Commission européenne
La France de Jacques Chirac se trouve sanctionnée

Pierre Moscovici
Entretien avec Pierre Moscovici, député européen et secrétaire national aux questions internationales, paru dans le quotidien Le Monde daté du 18 août 2004
Propos recueillis par Thomas Ferenczi


 

Quel jugement portez-vous sur la nouvelle Commission européenne ?
C'est une Commission de combat. M. Barroso s'était présenté devant le Parlement européen comme un social-démocrate modéré. Il montre aujourd'hui qu'il est avant tout le champion d'une idéologie libérale pure et dure. Il a confié les principaux postes à des libéraux. Et il a tenu à récompenser les pays qui s'étaient engagés à ses côtés dans l'affaire irakienne et avaient participé avec lui au sommet des Açores.

Enfin il a choisi de donner la primauté aux petits pays sur les grands, à l'exception de la Grande-Bretagne et de l'Italie. La France et l'Allemagne doivent se contenter de postes de vice-présidents plutôt honorifiques et de fonctions qui, pour être réelles, ne sont pas parmi les plus importantes. C'est à ses risques et périls, mais c'est surtout aux risques et périls de l'Europe.

Vous considérez le portefeuille des transports comme mineur ?
C'est certes un poste significatif, mais Loyola de Palacio, qui détenait ce portefeuille dans la précédente Commission, disposait également de celui de l'énergie, qui est une compétence communautaire ancienne et forte. Or Jacques Chirac voulait pour M. Barrot soit la concurrence, soit le marché intérieur. Par rapport au poste qu'occupait Pascal Lamy auparavant, celui du commerce extérieur, c'est donc une perte de rang.

M. Chirac a commis l'erreur de ne pas renommer un commissaire qui avait l'estime de tous et qui était un poids lourd de la précédente Commission. Il a envoyé à Bruxelles Jacques Barrot, un homme politique tout à fait estimable, mais privé d'expérience européenne et ne parlant pas, semble-t-il, de langues étrangères. Le commissaire français se trouve donc logiquement dans un poste qui, sans être subalterne, n'est pas essentiel.

Y a-t-il un déclin de l'influence française en Europe ?
La situation actuelle s'explique d'abord par la prééminence donnée aux petits pays, qui résulte en partie des changements institutionnels opérés à Nice : désormais, chaque pays a un commissaire dans une Commission à 25. Il y a aussi cette faute tactique du chef de l'Etat, qui traduit une forme d'irritation suscitée par son arrogance dans le concert européen. A force de traiter ses partenaires avec hauteur, de les humilier, parfois avec une certaine forme de brutalité, de traiter la Commission de manière cavalière, la France de Jacques Chirac se trouve sanctionnée.

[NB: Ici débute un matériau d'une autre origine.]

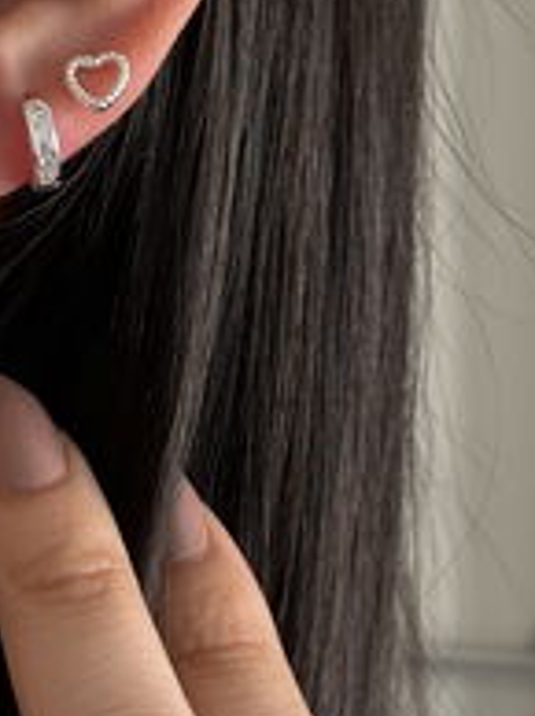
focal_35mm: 143
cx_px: 140
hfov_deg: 10.3
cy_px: 245
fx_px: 2953
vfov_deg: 13.8
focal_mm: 5.96
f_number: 1.6
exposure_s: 1/60
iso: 50
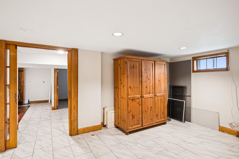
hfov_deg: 96.7
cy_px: 80
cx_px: 120
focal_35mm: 16
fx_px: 106
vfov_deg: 73.7
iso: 640
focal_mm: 8
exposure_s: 1/13
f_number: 4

Ce sont les libéraux qui l'emportent sur une vision française plus régulatrice. De tout cela, il ne faut pas tirer de conclusions définitives. On ne peut pas dire que l'influence française soit en recul. La France, pays fondateur, reste une nation essentielle pour l'Europe. Mais, conjoncturellement, dans le cadre de cette Commission, elle ne sera pas un acteur majeur.

L'Allemagne non plus, puisque son représentant, Gunter Verheugen, chargé de la compétitivité, n'obtient pas toutes les attributions qu'il demandait. Aucun des postes attribués à ces deux pays n'est un poste de tout premier rang.

Voterez-vous contre la Commission Barroso lorsque le Parlement européen se prononcera ?
Il faudra débattre avec la nouvelle Commission mais, telle qu'elle est composée, je pense que les sociaux-démocrates ne doivent pas lui donner leur confiance. Ce ne serait pas cohérent. Nous avons voté contre M. Barroso comme président de la Commission.

Son premier acte a été d'accentuer le tropisme conservateur dont on l'accusait. Dès lors, je ne vois pas comment nous pourrions voter en faveur de cette Commission. Mais il faudra que les socialistes, au sein du Parlement européen, exercent un contrôle vigilant sur son action et jouent un rôle de contrepoids.